§ **REQUIREMENT**
In the listing below, pick out lines with "coverage".

§ **RECORDS FOR THE EXERCISE**
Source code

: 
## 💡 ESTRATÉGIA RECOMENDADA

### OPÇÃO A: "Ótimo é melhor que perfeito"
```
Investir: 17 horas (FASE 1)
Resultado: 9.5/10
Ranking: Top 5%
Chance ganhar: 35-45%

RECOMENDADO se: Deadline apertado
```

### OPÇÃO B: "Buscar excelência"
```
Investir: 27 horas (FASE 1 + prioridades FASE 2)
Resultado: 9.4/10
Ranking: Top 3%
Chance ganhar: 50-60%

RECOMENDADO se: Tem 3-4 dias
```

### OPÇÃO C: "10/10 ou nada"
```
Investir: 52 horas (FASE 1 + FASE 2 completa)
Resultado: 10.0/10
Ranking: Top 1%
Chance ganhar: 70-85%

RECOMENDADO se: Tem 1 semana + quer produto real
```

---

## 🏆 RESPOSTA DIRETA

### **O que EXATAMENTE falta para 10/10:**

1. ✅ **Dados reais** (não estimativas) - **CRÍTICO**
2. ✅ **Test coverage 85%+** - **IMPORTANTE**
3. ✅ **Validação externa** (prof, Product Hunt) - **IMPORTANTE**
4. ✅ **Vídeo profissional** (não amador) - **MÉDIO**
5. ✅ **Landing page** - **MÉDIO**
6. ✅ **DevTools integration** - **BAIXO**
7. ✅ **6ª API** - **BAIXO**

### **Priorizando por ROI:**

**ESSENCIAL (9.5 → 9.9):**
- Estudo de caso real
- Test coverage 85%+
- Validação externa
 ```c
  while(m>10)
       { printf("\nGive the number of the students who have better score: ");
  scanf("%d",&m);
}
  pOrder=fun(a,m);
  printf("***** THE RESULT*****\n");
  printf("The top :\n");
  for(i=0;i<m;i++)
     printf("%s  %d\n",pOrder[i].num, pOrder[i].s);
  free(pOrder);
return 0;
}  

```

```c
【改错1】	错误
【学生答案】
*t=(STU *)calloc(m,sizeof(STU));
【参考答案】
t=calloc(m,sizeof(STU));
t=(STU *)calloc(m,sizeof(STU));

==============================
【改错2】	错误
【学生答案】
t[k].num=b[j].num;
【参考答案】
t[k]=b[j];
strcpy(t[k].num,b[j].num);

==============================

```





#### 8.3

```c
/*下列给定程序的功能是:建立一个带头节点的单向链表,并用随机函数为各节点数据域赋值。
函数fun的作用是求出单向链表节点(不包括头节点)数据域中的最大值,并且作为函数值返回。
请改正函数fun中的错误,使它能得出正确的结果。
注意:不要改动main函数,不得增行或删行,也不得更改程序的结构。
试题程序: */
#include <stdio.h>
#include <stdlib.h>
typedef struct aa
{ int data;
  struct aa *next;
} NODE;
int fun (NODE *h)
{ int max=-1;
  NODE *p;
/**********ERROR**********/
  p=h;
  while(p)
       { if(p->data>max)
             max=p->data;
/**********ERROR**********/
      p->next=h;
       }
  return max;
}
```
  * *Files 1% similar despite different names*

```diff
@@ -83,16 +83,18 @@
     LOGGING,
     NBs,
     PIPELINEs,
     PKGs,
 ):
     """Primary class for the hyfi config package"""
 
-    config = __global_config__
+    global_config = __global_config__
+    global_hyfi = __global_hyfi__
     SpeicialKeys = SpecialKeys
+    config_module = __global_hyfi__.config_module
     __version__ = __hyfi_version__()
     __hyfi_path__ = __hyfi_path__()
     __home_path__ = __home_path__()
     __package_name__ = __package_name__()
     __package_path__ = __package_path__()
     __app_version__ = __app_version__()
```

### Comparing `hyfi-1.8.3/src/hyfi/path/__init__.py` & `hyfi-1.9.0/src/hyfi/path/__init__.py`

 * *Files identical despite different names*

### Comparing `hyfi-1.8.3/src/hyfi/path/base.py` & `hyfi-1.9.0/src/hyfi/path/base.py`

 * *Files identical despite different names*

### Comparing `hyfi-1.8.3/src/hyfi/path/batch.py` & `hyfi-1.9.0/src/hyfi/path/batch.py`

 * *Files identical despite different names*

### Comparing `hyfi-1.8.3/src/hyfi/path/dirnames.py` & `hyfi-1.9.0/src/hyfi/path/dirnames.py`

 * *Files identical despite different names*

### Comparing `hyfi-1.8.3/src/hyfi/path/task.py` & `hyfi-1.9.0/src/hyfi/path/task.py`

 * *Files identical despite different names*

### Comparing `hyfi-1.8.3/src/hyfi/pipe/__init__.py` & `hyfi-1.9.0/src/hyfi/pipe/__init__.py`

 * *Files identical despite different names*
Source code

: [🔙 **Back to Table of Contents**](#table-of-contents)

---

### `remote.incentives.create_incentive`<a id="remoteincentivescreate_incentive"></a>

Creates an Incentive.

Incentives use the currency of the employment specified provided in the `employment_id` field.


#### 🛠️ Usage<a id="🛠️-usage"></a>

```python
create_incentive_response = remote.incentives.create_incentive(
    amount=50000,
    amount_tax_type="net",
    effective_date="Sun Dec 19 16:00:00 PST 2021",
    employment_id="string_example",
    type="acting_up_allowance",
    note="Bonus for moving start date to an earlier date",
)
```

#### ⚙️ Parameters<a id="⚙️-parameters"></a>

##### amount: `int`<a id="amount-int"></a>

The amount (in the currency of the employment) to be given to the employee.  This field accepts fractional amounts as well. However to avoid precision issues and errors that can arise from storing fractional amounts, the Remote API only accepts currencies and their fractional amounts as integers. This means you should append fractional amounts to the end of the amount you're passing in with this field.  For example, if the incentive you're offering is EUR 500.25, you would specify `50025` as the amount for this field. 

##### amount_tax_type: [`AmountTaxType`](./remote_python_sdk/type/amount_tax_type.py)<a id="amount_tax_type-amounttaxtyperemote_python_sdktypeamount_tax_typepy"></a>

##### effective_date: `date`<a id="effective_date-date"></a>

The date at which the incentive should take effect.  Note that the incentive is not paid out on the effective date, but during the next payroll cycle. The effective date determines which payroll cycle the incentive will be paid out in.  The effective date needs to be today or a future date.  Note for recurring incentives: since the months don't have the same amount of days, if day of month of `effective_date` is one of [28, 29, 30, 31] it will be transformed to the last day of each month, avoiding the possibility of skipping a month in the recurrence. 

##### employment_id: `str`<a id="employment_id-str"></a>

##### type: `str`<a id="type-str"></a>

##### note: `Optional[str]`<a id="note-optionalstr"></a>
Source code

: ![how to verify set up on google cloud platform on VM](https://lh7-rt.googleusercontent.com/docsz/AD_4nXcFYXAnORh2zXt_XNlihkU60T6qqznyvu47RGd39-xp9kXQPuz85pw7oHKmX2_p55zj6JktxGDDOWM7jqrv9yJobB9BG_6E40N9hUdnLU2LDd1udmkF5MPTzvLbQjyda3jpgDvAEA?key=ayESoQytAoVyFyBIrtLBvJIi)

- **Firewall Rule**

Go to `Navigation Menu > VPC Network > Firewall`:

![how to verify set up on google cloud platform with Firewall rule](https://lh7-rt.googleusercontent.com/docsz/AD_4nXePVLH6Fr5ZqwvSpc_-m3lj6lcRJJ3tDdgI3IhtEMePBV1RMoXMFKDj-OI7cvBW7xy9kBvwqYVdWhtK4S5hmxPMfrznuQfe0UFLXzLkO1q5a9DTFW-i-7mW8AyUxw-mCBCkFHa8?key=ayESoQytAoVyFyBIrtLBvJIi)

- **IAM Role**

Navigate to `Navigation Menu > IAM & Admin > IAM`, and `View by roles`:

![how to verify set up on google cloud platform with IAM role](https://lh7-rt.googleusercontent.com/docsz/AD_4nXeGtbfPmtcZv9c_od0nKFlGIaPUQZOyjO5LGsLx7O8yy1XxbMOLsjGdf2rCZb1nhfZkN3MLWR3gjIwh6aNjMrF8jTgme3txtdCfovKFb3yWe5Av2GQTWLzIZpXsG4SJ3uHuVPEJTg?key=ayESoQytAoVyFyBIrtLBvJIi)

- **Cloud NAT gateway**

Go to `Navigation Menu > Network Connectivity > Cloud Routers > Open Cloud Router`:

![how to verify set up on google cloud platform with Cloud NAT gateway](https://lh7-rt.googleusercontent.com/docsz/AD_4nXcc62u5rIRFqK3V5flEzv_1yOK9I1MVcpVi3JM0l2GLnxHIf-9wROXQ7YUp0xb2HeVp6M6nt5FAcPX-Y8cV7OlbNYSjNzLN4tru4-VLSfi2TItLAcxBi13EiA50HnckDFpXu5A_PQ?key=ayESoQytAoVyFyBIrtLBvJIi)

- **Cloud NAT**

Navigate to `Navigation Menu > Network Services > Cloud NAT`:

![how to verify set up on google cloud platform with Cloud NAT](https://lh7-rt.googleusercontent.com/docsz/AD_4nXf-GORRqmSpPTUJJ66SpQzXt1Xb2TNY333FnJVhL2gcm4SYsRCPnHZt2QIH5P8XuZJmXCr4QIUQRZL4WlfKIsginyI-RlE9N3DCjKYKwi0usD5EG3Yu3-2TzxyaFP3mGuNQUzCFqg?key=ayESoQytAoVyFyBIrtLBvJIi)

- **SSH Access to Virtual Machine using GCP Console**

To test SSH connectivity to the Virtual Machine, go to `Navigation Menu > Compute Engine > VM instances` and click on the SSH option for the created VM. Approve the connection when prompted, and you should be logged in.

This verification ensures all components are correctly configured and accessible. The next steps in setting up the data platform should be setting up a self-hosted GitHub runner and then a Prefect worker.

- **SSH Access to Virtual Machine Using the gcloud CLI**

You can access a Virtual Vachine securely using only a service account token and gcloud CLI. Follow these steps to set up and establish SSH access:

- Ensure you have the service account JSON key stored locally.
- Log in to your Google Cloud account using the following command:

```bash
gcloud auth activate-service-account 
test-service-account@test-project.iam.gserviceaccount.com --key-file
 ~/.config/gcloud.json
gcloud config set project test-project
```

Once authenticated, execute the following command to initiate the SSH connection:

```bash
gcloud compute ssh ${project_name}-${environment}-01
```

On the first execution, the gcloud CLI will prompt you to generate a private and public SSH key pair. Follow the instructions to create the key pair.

§ **WRITTEN RESPONSE**
2. ✅ **Test coverage 85%+** - **IMPORTANTE**
- Test coverage 85%+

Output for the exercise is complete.